Your objective: Return the listing in full and exactly, but without a single picture.

Study material:
•••
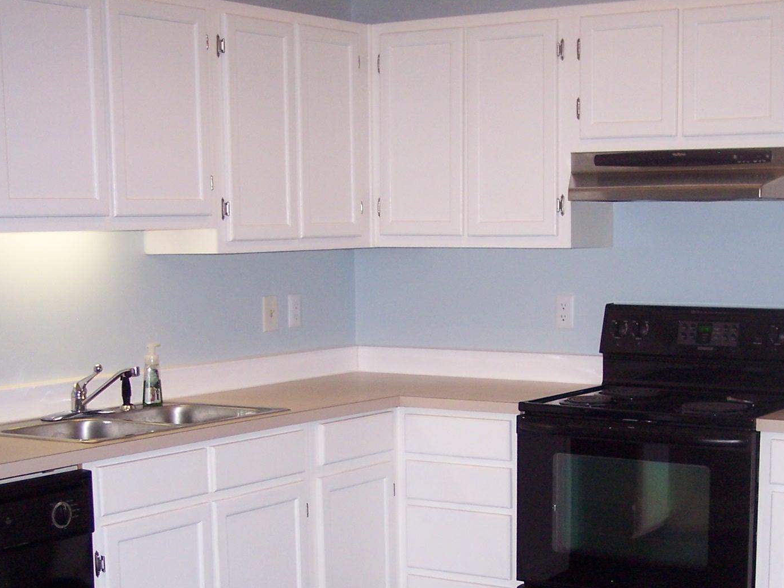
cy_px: 471
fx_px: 1472
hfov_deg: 29.8
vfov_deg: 22.3
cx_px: 424
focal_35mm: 65
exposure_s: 1/60
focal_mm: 8
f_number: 2.8
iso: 140
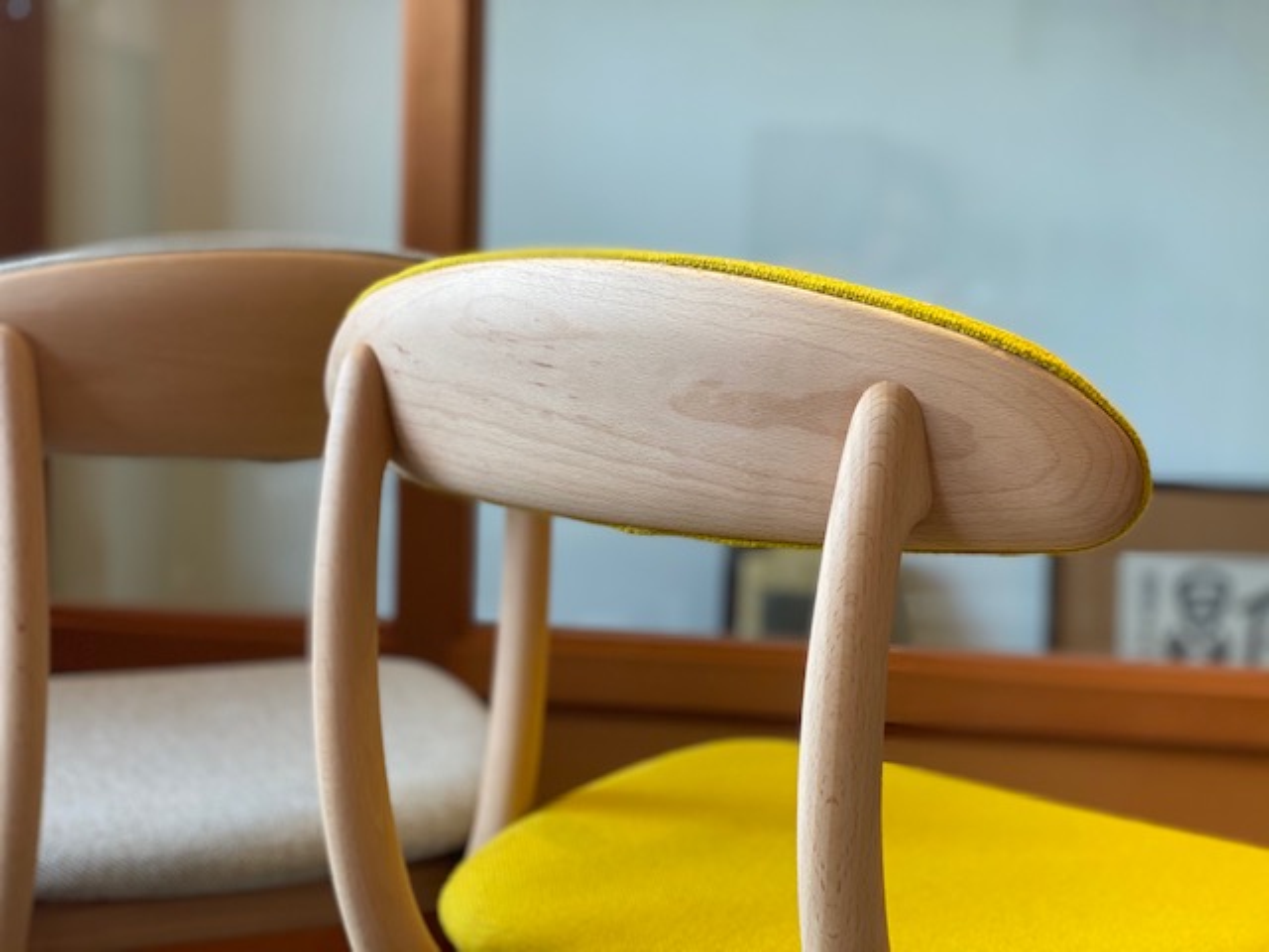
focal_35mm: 52
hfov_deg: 36.8
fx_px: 1906
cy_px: 476
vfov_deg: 28.0
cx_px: 634
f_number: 2
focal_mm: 6
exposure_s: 1/120
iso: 100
•••
Expected answer:
cy_px: 471
fx_px: 1472
hfov_deg: 29.8
vfov_deg: 22.3
cx_px: 424
focal_35mm: 65
exposure_s: 1/60
focal_mm: 8
f_number: 2.8
iso: 140
focal_35mm: 52
hfov_deg: 36.8
fx_px: 1906
cy_px: 476
vfov_deg: 28.0
cx_px: 634
f_number: 2
focal_mm: 6
exposure_s: 1/120
iso: 100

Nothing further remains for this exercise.